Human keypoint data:
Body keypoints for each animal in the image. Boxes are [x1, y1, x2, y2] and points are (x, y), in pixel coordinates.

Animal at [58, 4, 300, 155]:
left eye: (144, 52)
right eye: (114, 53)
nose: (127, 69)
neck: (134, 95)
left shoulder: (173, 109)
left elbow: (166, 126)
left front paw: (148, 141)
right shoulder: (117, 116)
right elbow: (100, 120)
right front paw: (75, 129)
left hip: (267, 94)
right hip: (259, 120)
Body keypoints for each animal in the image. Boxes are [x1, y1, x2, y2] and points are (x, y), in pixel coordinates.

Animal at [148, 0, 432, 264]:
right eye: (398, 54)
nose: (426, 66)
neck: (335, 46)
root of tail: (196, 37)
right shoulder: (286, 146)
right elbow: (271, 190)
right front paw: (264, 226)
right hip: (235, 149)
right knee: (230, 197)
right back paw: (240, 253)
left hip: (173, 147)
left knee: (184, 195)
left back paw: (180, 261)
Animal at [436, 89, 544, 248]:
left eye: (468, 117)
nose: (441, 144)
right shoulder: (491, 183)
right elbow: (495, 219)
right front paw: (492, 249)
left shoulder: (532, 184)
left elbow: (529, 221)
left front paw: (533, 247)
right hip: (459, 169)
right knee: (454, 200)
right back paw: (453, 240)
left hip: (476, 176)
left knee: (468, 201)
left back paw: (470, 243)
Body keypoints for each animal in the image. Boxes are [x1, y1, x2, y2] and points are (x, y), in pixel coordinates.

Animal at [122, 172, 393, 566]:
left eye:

==

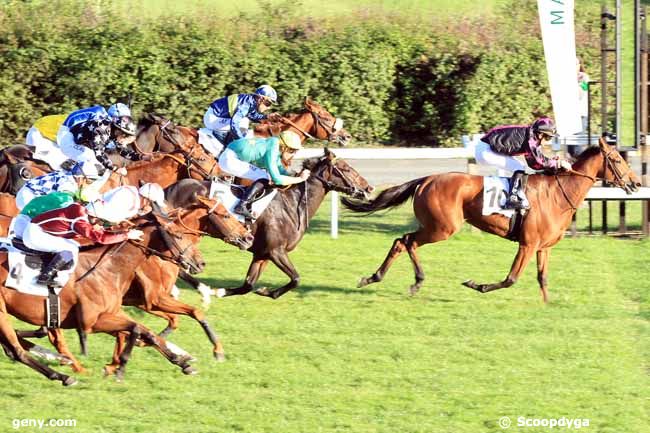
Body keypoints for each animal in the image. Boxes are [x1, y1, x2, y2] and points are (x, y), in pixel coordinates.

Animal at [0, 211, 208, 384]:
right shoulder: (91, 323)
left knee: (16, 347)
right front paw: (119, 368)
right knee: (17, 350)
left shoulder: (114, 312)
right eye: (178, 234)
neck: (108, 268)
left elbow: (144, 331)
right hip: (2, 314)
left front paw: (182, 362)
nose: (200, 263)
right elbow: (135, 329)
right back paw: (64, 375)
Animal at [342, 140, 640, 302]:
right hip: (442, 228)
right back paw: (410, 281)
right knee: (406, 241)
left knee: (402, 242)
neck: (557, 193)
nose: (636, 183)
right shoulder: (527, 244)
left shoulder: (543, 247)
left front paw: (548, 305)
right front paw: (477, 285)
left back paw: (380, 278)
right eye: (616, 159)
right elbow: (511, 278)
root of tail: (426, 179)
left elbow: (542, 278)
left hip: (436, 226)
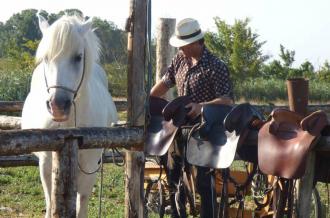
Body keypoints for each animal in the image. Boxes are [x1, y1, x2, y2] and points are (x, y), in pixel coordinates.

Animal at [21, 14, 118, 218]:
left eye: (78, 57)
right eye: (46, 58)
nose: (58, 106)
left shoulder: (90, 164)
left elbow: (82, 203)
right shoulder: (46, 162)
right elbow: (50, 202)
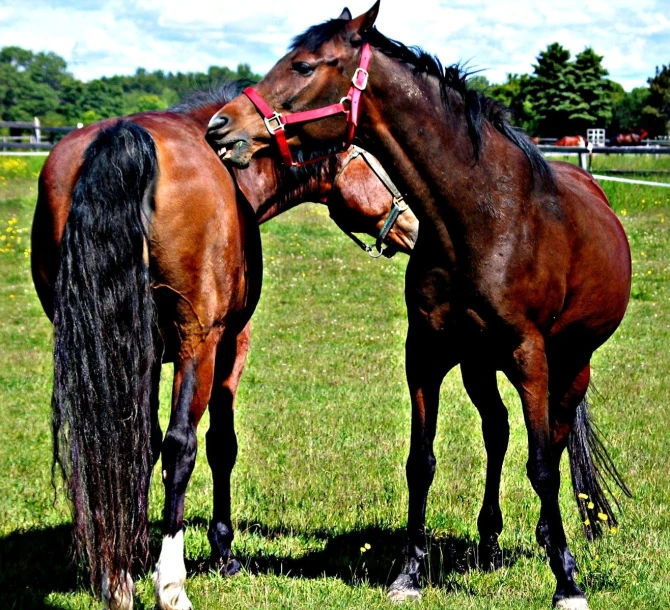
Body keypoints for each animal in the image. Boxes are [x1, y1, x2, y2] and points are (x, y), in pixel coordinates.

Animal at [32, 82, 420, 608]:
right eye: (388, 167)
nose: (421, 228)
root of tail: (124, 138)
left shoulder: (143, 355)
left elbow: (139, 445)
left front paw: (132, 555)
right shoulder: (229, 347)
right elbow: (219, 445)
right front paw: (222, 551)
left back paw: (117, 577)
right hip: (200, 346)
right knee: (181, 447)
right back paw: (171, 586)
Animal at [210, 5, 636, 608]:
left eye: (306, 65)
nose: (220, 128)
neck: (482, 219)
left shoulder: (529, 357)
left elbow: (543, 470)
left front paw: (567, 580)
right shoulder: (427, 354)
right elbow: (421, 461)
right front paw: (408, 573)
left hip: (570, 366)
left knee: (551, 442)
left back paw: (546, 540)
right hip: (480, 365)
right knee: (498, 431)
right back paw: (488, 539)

==

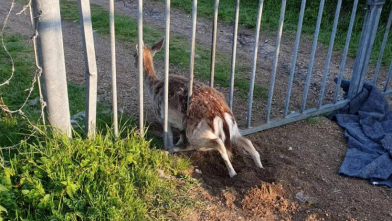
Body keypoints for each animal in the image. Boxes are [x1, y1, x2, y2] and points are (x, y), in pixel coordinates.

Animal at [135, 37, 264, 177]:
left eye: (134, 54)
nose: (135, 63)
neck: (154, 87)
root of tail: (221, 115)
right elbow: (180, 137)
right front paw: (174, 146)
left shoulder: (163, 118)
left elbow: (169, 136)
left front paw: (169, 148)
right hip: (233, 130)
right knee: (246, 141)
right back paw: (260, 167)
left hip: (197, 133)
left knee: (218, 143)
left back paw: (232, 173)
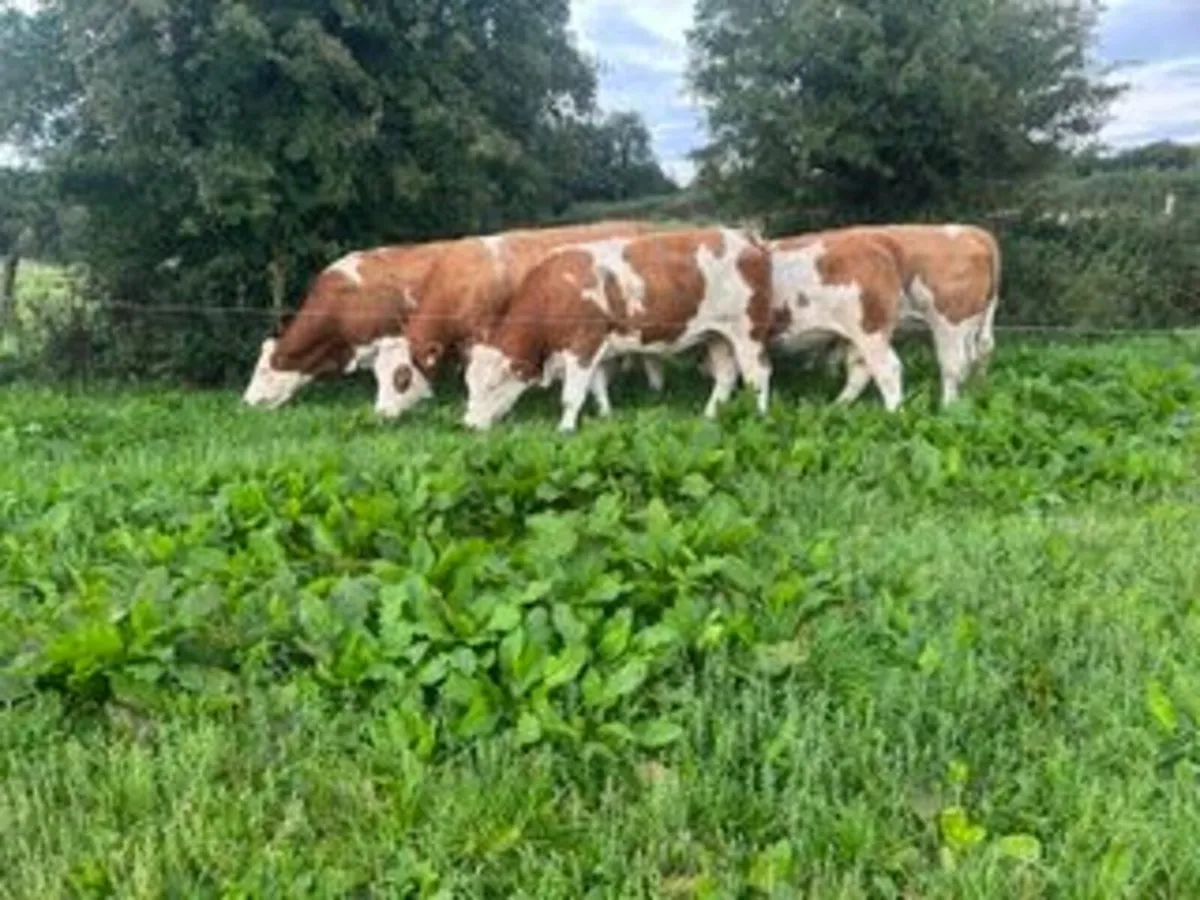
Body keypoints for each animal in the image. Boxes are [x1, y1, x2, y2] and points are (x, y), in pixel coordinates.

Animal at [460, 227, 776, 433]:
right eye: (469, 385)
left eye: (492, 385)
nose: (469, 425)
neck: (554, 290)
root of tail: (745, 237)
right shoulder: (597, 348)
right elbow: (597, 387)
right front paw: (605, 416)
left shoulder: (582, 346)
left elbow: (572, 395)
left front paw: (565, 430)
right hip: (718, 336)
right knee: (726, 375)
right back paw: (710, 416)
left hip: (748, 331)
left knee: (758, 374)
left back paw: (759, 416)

**YOUR ASSIGNMENT**
Provide the count of lines in the data above containing "tail", and nothing further.

**SOLUTION TO THE EXERCISE**
5